In diesem Zusammenhang möchte ich auch den ärztlichen Kollegen Bernd Hontschik erwähnen, der zu den MEZIS gehört und wöchentlich eine Kolumne in der Frankfurter Rundschau schreibt, die ich sehr schätze.

Es ist mir wohl bewusst, dass ich zu sehr kritischen Publikationen neige, und es stimmt auch, im Freundeskreis hält man mich für überkritisch. Und dennoch: Ich möchte nicht verhehlen, dass meiner Ansicht nach die Medizin seit der 2. Hälfte des 19. Jahrhunderts großartige Fortschritte gemacht hat: Hygiene, Narkose, Erregersuche, Penicillin, Schmerzmittel und vieles andere.
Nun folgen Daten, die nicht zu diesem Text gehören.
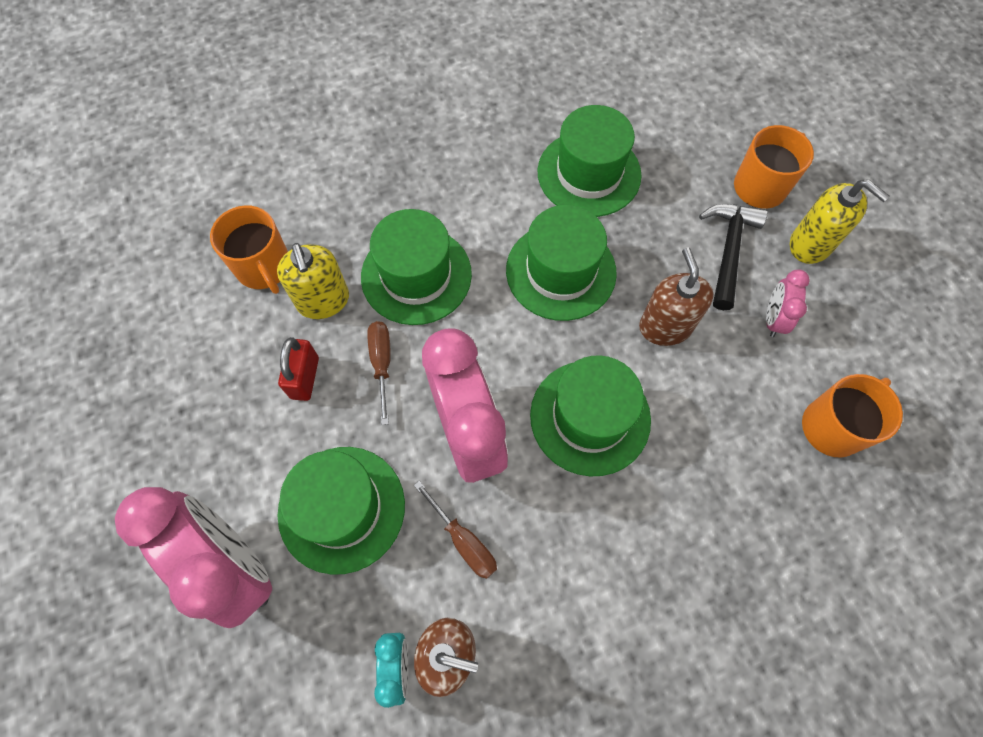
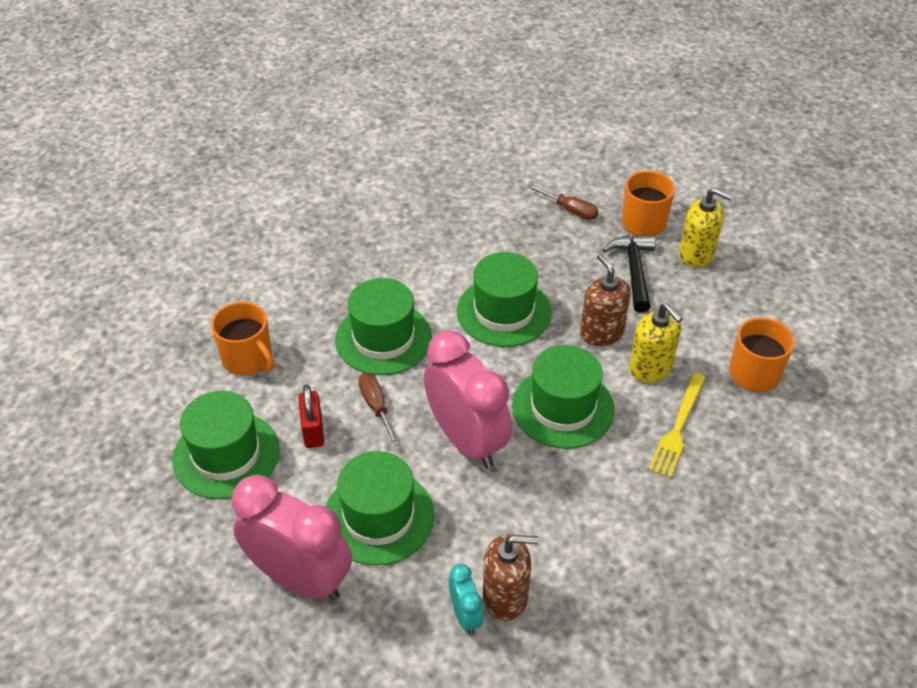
camera: 15 degrees left, 20 degrees down
(323, 301) = (309, 372): yellow soap dispenser -> yellow soap dispenser (650, 368)
(463, 540) = (489, 516): brown screwdriver -> brown screwdriver (569, 210)
(589, 173) = (503, 239): green hat -> green hat (226, 455)
(716, 479) = (678, 428): none -> yellow fork
(773, 319) = (684, 310): pink clock -> none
Obwohl dies alles unbezweifelbar ist, müssen wir doch skeptisch bleiben, und unserem gesunden Menschenverstand vertrauen, denn auch die größten Fortschritte können missbraucht werden, wenn z.B. Antibiotika zu multiresistenten Keimen führen, wenn sie bei jeder Kleinigkeit eingesetzt werden. Darum ähnelt manches von dem, was ich sage, dem, was uns schon unsere Mütter und Großmütter immer gepredigt haben. Im Grunde genommen, wollte ich weniger ein MS-Buch schreiben, sondern eher einen Ratgeber, wie man sich als Arzt seinen Patienten gegenüber verhalten sollte.